I am constantly looking for collaborations, especially on the topics mentioned above. Remote manner is also supported. For promising students I will provide sufficient GPUs. Hit me up, if you are a Ph.D/master/bachelor student and interested in what I am doing now. When you are from Chinese universities, there are also vacancies for research interns (e.g., self-/CSC-funded joint PhD project). Please describe your research status and attach your resume.
The tutorial video record of Multimodal LLM at ACM MM 2024 are released at Youtube; all slides and materials are available at homepage.

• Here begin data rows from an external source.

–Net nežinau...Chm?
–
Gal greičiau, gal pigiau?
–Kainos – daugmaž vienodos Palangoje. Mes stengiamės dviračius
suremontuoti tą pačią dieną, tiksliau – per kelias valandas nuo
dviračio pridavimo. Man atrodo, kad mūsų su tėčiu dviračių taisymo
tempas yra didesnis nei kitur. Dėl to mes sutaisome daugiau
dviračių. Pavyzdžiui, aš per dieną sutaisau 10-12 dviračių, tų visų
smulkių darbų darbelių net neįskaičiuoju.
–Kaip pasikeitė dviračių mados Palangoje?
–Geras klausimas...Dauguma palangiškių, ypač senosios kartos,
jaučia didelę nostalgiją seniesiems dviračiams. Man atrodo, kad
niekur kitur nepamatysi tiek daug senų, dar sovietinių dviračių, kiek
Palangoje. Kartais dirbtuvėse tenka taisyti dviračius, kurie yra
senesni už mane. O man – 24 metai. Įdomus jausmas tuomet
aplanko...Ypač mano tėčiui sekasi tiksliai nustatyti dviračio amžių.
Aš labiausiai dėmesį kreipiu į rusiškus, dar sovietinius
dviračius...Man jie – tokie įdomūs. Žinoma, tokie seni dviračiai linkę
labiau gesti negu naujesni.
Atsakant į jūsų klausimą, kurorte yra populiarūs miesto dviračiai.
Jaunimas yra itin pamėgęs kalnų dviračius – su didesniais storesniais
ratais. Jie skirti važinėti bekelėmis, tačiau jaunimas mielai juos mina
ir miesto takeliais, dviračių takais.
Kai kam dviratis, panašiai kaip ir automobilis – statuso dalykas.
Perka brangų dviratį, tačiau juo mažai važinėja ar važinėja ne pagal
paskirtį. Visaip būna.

• 25 Oct 2024We will give a tutorial at ACM MM 2024 on Monday 28 Oct 9:00-12:30, on the hot topic of MLLMs: Architecture, Modality, Function, Instruction, Hallucination, Evaluation, Reasoning and Beyond. Please stay tuned to the program and welcome on-site or online attendance.

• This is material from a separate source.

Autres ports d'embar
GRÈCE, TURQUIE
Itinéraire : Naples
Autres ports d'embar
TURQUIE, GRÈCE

• 26 Sep 2024Eight papers are accepted by NeurIPS 2024, all about Multimodal LLMs and Learnings. Congrats to all my co-authors!
• 20 Sep 2024Three papers are accepted by EMNLP 2024 (Main/Findings), 1) Commonsense Reasoning, 2) Legal Text Generation, and 3) Survey on Conversational Understanding. Congrats to all my co-authors!
• 16 July 2024Four papers are accepted by ACM MM 2024, 1) Multimodal Conversational ABSA, 2) Speech Event Extraction, 3) Mutimodal Coreference Resolution and 4) Visual Programs. Congrats to all my co-authors!